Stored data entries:
------------------------
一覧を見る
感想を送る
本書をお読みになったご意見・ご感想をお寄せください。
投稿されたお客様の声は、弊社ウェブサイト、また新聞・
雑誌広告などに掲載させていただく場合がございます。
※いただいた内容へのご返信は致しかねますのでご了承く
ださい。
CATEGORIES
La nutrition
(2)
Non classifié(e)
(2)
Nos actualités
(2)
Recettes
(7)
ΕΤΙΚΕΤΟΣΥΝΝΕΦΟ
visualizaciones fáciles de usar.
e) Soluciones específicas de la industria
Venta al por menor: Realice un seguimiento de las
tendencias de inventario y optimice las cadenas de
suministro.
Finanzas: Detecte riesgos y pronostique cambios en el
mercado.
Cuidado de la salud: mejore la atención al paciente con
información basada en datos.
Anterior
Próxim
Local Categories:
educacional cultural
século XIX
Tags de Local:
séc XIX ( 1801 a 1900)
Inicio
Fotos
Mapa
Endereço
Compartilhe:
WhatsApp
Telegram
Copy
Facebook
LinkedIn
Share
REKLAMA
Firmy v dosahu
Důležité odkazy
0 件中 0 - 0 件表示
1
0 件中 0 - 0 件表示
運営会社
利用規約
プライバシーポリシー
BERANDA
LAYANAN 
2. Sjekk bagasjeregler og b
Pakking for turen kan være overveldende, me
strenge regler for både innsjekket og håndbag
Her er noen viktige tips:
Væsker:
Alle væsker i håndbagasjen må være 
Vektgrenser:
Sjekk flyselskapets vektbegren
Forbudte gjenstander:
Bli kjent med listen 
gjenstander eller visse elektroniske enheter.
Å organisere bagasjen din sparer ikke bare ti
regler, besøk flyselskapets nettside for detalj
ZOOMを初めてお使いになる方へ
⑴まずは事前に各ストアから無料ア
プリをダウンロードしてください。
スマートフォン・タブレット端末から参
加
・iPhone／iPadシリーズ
------------------------
** Your task **
Filter the entries above and copy out each line that contains the word "være". Treat uppercase and lowercase letters as different.

** Response below **
Pakking for turen kan være overveldende, me
Alle væsker i håndbagasjen må være 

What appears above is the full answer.